I personally think that having food be so glamorous has cheapened some of the ways that food encompasses our senses. So often we hear people saying that something looks good that we have become numb to the essence of memories with which food can provide us. Some say a picture is worth a thousand words, but isn’t a smell, taste, or touch worth so much more? For example, imagine your grandmother. Yes, very good. Now imagine her holding a dish she used to make for you. Maybe it is meatloaf, or just a special salad. Now you have a mental picture of your grandmother, holding a brown rectangle or a bowl full of green leaves. That is not particularly appetizing, as best I can tell, nor does it send a flood of memories through my mind.
So, some genius in the marketing department decided that we could use pictures to sell food if we make the food really appetizing. But food always comes out of the oven differently each time, let’s try to make it look perfect. So, they started using household items and applicants to make the perfect specimen of a certain dish. Before you know it, your delicious ice cream sundae on an advertisement is mostly animal fat, glue, plastic, corn syrup, and sawdust. Now you have the most picturesque sundae known to man, but what is that actual sundae going to do for you if it is placed in front of you with a spoon?
If food really is like its own being, it is unique and has its own personality. Everyone is unique, no one is perfect, why should our food be any different? When something appears to be perfect, it is great from a distance but once you get a little more acquainted with it, it is just more of a disappointment when you find out that it is not how it appears.
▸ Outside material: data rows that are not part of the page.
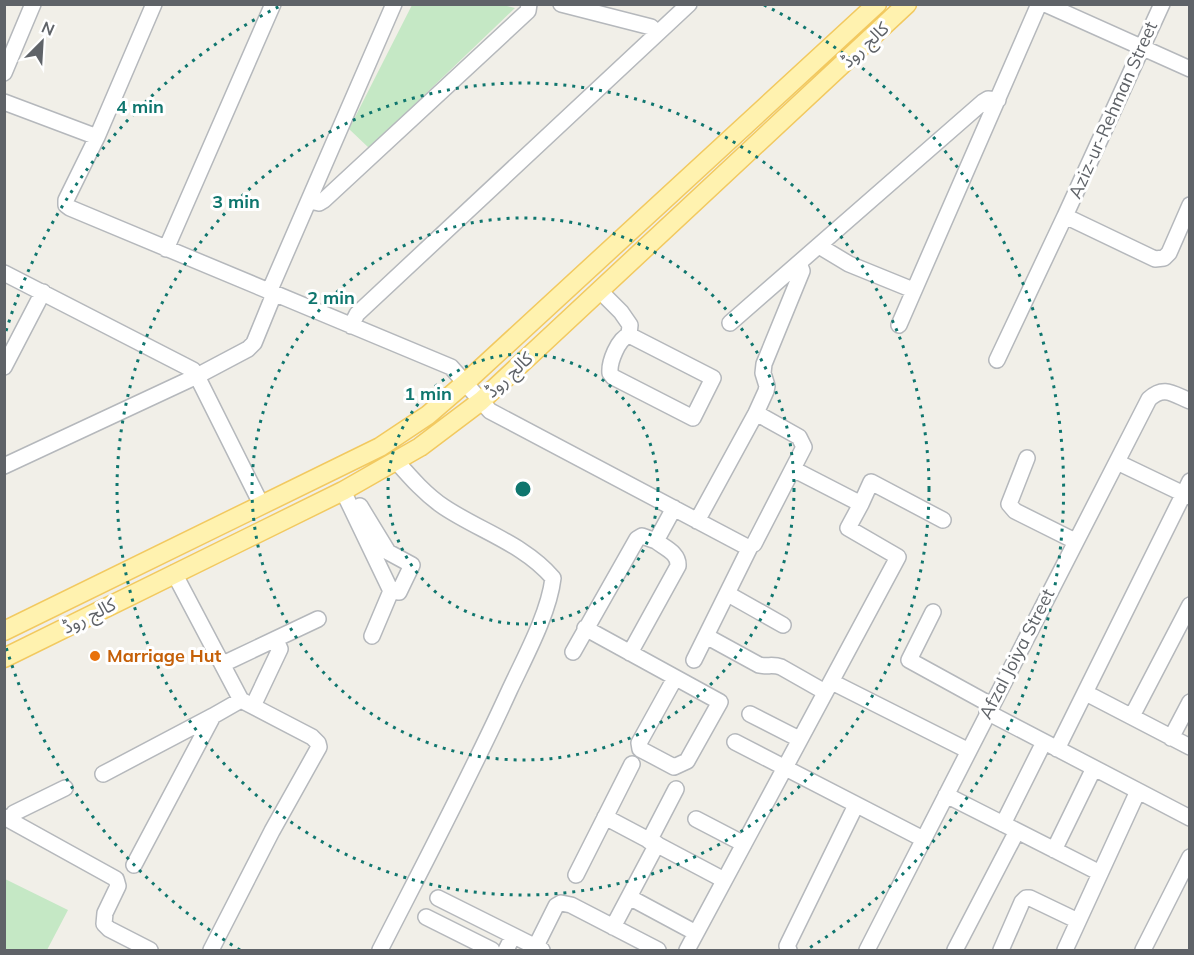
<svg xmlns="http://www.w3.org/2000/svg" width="1194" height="955" viewBox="0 0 1194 955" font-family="Mulish,'Noto Sans Arabic',sans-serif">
	<rect width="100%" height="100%" fill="#f1efe8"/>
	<path fill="#c5e8c5" d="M499 4 515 8 369 148 349 129 412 5Z
		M5 879 68 910 47 950H5Z"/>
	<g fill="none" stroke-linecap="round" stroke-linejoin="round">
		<defs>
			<path id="minor" d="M154 4 97 137 66 200V205L70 208 451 367 490 411 747 547 754 544 804 447 799 437 756 413
				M561 4 651 27 658 33
				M1045 4 1190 69
				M4 73 33 4
				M4 102 97 137
				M310 201 319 203 324 200 528 11 529 4
				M1065 216 1162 4
				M819 246 849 264 913 290
				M166 249 273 4
				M4 273 193 370 197 376 261 504
				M600 291 621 312 630 325 629 335C618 339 609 362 610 373L613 377 693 418 713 378 629 335
				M269 292 394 4
				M730 323 983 102 988 99 998 100
				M899 325 1039 4
				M351 326 357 314 689 4
				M997 360 1065 216 1155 259 1164 258 1169 253 1190 205
				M4 367 43 292
				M1027 458 1009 504 1015 511 1075 541
				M1117 462 1190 497
				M4 466 197 376 248 349 254 343 274 294
				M793 469 861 504 871 482 943 520
				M343 491 391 591 372 636
				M360 506 388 552 412 565 399 592 391 591
				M697 521 756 413 766 391 767 386 763 373 764 364 802 271 799 263
				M728 594 783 625
				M933 612 909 660 991 705
				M585 628 720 702 687 761 674 767 640 749 639 743 675 678
				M706 636 759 665C767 667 773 664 781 667L825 692
				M573 652 637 539 642 536 656 541
				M630 653 678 566C679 553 665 548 656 541L674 508
				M694 660 750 547
				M223 664 318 619
				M832 682 969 751
				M1086 693 1190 747
				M253 706 280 649 276 640
				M987 712 1190 818
				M750 714 799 739
				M1132 716 1190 605
				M1171 738 1190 702
				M735 742 923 839
				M1057 749 1190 481
				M103 774 213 716
				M946 795 1100 873
				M4 817 116 879 118 886 105 913 104 924 109 929 150 950
				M605 817 724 880
				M696 819 744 844
				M10 820 14 813 65 788
				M1003 824 1044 742
				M649 841 676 789
				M1054 850 1094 768
				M134 865 213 716 241 700 174 573
				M576 875 632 764
				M629 897 696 933
				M438 898 542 950
				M426 917 492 950
				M613 927 657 844
				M211 950 272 831 319 747 318 743 312 737 241 700
				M380 950C424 864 470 777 510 689 525 657 549 613 553 578 524 544 480 531 444 507 426 495 411 478 397 462
				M506 950 513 936
				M534 950 556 906 561 903 571 905 658 950
				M687 950C756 819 828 689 898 557L848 528 861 504
				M789 950 787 946 856 805
				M867 950 1149 399C1164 385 1173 394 1190 401
				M955 950 1017 831
				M1001 950 1022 902 1026 898H1030L1078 921
				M1065 950 1138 791
				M1143 950 1190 857"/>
			<path id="major" d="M4 631 380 447 428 415 465 383 877 4
				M4 658 343 491 420 447 481 401 907 4"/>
		</defs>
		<use href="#minor" stroke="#b5b8bc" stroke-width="18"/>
		<use href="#major" stroke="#f2c960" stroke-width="21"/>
		<use href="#minor" stroke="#fff" stroke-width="15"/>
		<use href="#major" stroke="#fff2af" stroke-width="18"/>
	</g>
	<g fill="none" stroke="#0f766e" stroke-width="3" stroke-dasharray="3 6">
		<circle cx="523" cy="489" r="135"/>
		<circle cx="523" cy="489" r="271"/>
		<circle cx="523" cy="489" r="406"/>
		<path d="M240 950A541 541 0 0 1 6 647M6 331A541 541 0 0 1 282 5M764 5A541 541 0 0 1 806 950"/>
	</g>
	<circle fill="#e8710a" stroke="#fff" stroke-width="2" cx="95" cy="656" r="6"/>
	<g text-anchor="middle" stroke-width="6" stroke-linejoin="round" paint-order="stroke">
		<g font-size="18" fill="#5f6368" stroke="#fff">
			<text transform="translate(865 45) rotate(-43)" y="6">کالج روڈ</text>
			<text transform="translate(1113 110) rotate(-66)" y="6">Aziz-ur-Rehman Street</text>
			<text transform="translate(509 375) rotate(-43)" y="6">کالج روڈ</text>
			<text transform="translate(89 616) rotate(-27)" y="6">کالج روڈ</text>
			<text transform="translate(1017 654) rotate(-63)" y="6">Afzal Joiya Street</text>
		</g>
		<g font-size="18" font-weight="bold" fill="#c56008" stroke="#fff" text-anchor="start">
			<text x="107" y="662">Marriage Hut</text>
		</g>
	</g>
	<circle cx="523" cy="489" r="9" fill="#0f766e" stroke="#fff" stroke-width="3"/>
	<g font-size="18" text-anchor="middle" font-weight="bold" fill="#0f766e" stroke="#fff" stroke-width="6" stroke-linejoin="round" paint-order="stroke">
		<text x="140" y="113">4 min</text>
		<text x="236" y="208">3 min</text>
		<text x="331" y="304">2 min</text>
		<text x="428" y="400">1 min</text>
	</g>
	<rect width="1194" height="955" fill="none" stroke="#5f6368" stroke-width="12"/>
	<g transform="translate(42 42) rotate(24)" stroke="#ffffff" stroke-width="4.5" paint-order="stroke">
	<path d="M0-4.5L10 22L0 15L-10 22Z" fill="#5f6368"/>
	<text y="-9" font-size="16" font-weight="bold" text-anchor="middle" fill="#5f6368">N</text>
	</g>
</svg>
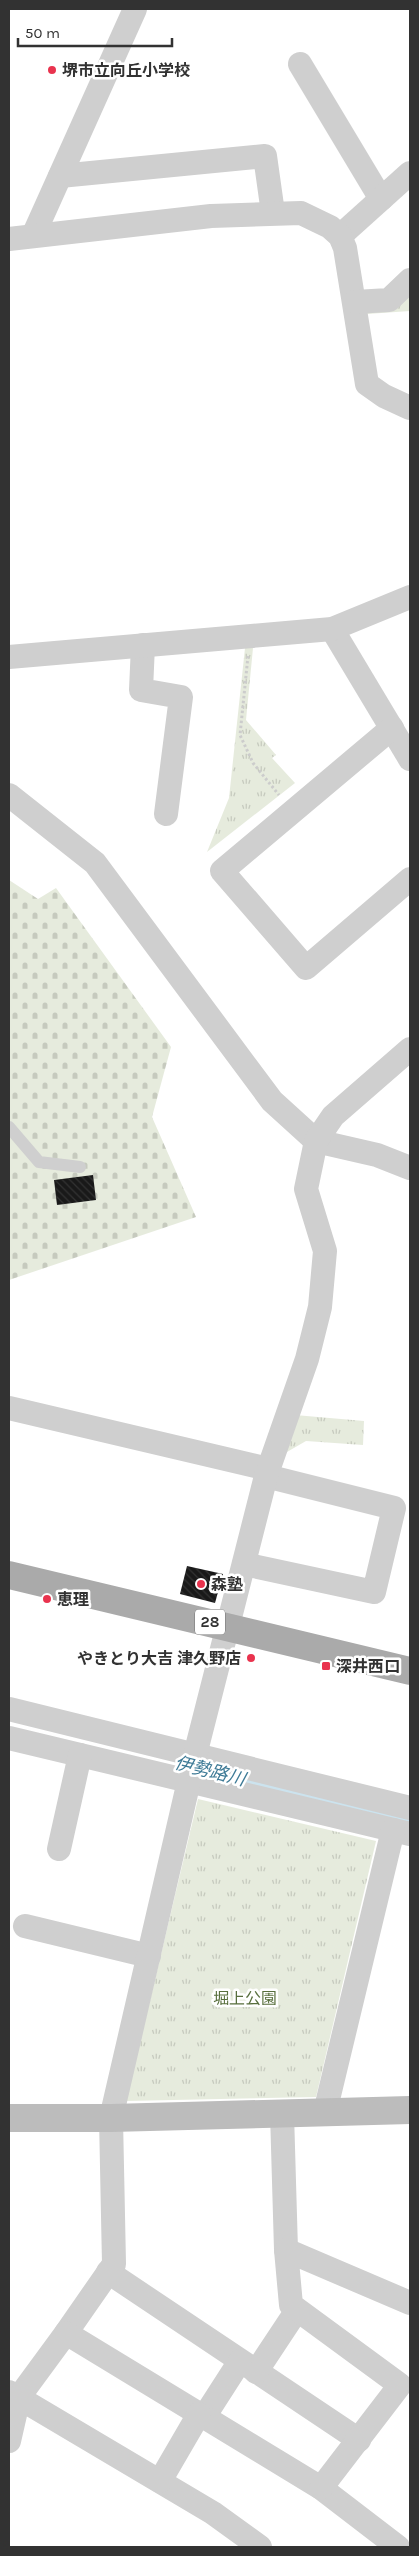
<svg xmlns="http://www.w3.org/2000/svg" width="419" height="2556" viewBox="0 0 419 2556" font-family="Karla,'Noto Sans JP',sans-serif">
<style>
.cemetery{fill:url(#cemetery-stones)}
.park{fill:url(#park-tufts)}
.lines{fill:none;stroke-linecap:round;stroke-linejoin:round}
.river{stroke:#cce3ee;stroke-width:36}
.building{fill:url(#building-back-hatch)}
.path{stroke:#ccc;stroke-width:3;stroke-dasharray:2.5 2.5;stroke-linecap:butt}
.lane{stroke:#cfcfcf;stroke-width:12}
.street{stroke:#cfcfcf;stroke-width:24}
.secondary{stroke:#bcbcbc;stroke-width:28}
.primary{stroke:#aaa;stroke-width:28}
.poi-dot{fill:#e9334e;stroke:#fff;stroke-width:2}
.labels{text-anchor:middle;dominant-baseline:central;stroke-width:5;stroke-linejoin:round;paint-order:stroke}
.shield{fill:#fff;stroke:#707070;stroke-width:1}
.shield-label{font-size:15px;font-weight:bold;fill:#323232}
.poi-label{font-size:16px;font-weight:bold;fill:#323232;stroke:#fff;text-anchor:start}
.park-label{font-size:16px;fill:#586f3d;stroke:#fff}
.water-label{font-size:18px;font-style:italic;fill:#3d7a96;stroke:#fff}
</style>
<defs>
<pattern id="cemetery-stones" width="16" height="16" patternUnits="userSpaceOnUse" patternTransform="scale(1.25)"><rect width="16" height="16" fill="#e6ebdd"/><path d="M2 7V4a2 2 0 0 1 4 0v3zM10 15v-3a2 2 0 0 1 4 0v3z" fill="#c6cabe"/></pattern>
<pattern id="park-tufts" width="24" height="20" patternUnits="userSpaceOnUse" patternTransform="scale(1.25)"><rect width="24" height="20" fill="#e6ebdd"/><path d="M3 7l-1-3M5 7V3M7 7l1-3M15 17l-1-3M17 17v-4M19 17l1-3" fill="none" stroke="#c6cabe"/></pattern>
<pattern id="building-back-hatch" width="6" height="6" patternUnits="userSpaceOnUse" patternTransform="scale(1.25)"><rect width="6" height="6" fill="#191919"/><path d="M-1 5l2 2M0 0l6 6M5-1l2 2" fill="none" stroke="#323232"/></pattern>
</defs>
<rect width="100%" height="100%" fill="#fff"/>
<path class="cemetery" d="M 9,880 L 38,899 L 56,888 L 171,1047 L 152,1117 L 196,1217 L 9,1280 Z"/>
<g class="park">
<path d="M 410,289 L 410,311 L 367,314 L 374,306 Z"/>
<path d="M 245,648 L 253,648 L 246,720 L 276,755 L 272,758 L 295,783 L 207,852 L 229,798 Z"/>
<path d="M 295,1415 L 364,1421 L 363,1445 L 306,1441 L 280,1456 Z"/>
<path d="M 198,1799 L 376,1841 L 316,2097 L 126,2101 Z"/>
</g>
<g class="lines">
<path class="river" d="M 213,1771 L 410,1821"/>
</g>
<g class="building">
<path d="M 93,1175 L 96,1200 L 57,1205 L 54,1180 Z"/>
<path d="M 187,1566 L 223,1574 L 215,1603 L 180,1594 Z"/>
</g>
<g class="lines">
<path class="path" d="M 248,656 L 240,735 L 253,763 L 279,795"/>
<path class="lane" d="M 9,1127 L 39,1162 L 80,1167"/>
<g class="street">
<path d="M 300,64 L 381,199"/>
<path d="M 60,176 L 265,156 L 273,213"/>
<path d="M 33,236 L 135,9"/>
<path d="M 340,236 L 410,173"/>
<path d="M 9,239 L 211,216 L 301,213 L 330,227 L 340,236 L 345,248 L 367,384 L 384,396 L 410,408"/>
<path d="M 355,302 L 389,300 L 410,280"/>
<path d="M 332,629 L 410,759"/>
<path d="M 143,645 L 141,690 L 181,697 L 166,814"/>
<path d="M 9,657 L 332,629 L 410,597"/>
<path d="M 392,728 L 222,871 L 306,968 L 410,879"/>
<path d="M 9,795 L 95,863 L 272,1101 L 316,1141 L 377,1155 L 410,1168"/>
<path d="M 9,1408 L 268,1469"/>
<path d="M 244,1564 L 374,1592 L 394,1508 L 266,1476"/>
<path d="M 9,1709 L 410,1808"/>
<path d="M 9,1738 L 410,1834"/>
<path d="M 59,1849 L 80,1755"/>
<path d="M 25,1926 L 149,1956"/>
<path d="M 325,2112 L 393,1830"/>
<path d="M 282,2113 L 286,2250"/>
<path d="M 108,2272 L 359,2440"/>
<path d="M 66,2333 L 114,2264 L 111,2118 L 195,1755 L 266,1476 L 307,1359 L 320,1307 L 325,1251 L 306,1189 L 316,1141 L 333,1116 L 410,1049"/>
<path d="M 256,2372 L 297,2310"/>
<path d="M 9,2392 L 213,2513 L 260,2547"/>
<path d="M 204,2417 L 240,2361"/>
<path d="M 9,2441 L 19,2397 L 66,2333 L 321,2488 L 398,2547"/>
<path d="M 160,2481 L 199,2414"/>
<path d="M 321,2488 L 400,2385 L 291,2305 L 286,2250 L 410,2303"/>
</g>
<path class="secondary" d="M 9,2118 L 111,2118 L 410,2110"/>
<path class="primary" d="M 9,1575 L 410,1671"/>
</g>
<g class="poi-dot">
<circle cx="52" cy="70" r="5"/>
<circle cx="201" cy="1584" r="5"/>
<circle cx="47" cy="1599" r="5"/>
<circle cx="251" cy="1658" r="5"/>
<rect x="321" y="1661" width="10" height="10" rx="2.5"/>
</g>
<g class="labels">
<rect class="shield" x="195" y="1609.5" width="30" height="25" rx="4"/>
<g class="shield-label">
<text x="210" y="1622">28</text>
</g>
<g class="poi-label">
<text x="62" y="70">堺市立向丘小学校</text>
<text x="211" y="1584">森塾</text>
<text x="57" y="1599">恵理</text>
<text x="241" y="1658" text-anchor="end">やきとり大吉 津久野店</text>
<text x="336" y="1666">深井西口</text>
</g>
<g class="park-label">
<text x="245" y="1998">堀上公園</text>
</g>
<g class="water-label">
<text transform="translate(210 1771) rotate(14)">伊勢路川</text>
</g>
</g>
<rect width="419" height="2556" fill="none" stroke="#323232" stroke-width="20"/>
<path d="M18 38v8h154v-8" fill="none" stroke="#323232" stroke-width="2.5"/>
<text x="25" y="38" font-size="15" fill="#323232" stroke="#ffffff" stroke-width="4" paint-order="stroke">50 m</text>
</svg>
Diversity really is the spice of life; monotony just breeds contempt so if we eat the same thing over and over again, we are more likely to enjoy it less and less. So we experiment, and look for other foods that spread our tastes beyond our old standby meal. These experiments brings their own excitement. A messed up experimental-cooking fiasco might make a better story than the meal it otherwise could have been.
Perhaps I am overthinking the human-like attributes of food and its role in our lives, but I think anything that can remind us of family members, friends, places we have been, or certain moments in our lives deserves some recognition. Maybe we don’t remember what neighbor Jimmy gave us for our 10th birthday, but we will probably remember if that was the year that our Mom made that special cake she promised she would make years before as soon as you turned 10. I think that cake is what made that birthday special, and maybe we can even taste it a little bit today.
           
Works Cited

Krishnendu, Ray. “Domesticating Cuisine: Food and Aesthetics on American Television.” Gastronomica: The Journal Of Food and Culture 7.1 (2007): 50-63. Web.

McBride, Anne. “Food Porn.” Gastronomica: The Journal Of Food and Culture 10.1 (2010): 38-46. Web.

Paxson, Heather. “Slow Food in a Fat Society: Satisfying Ethical Appetites.” Gastronomica: The Journal Of Food and Culture 5.1 (2005): 14-18. Web.

Zimmerman, Steve. “Food in Films: A Star is Born.” Gastronomica: The Journal Of Food and Culture 9.2 (2005): 25-34. Web.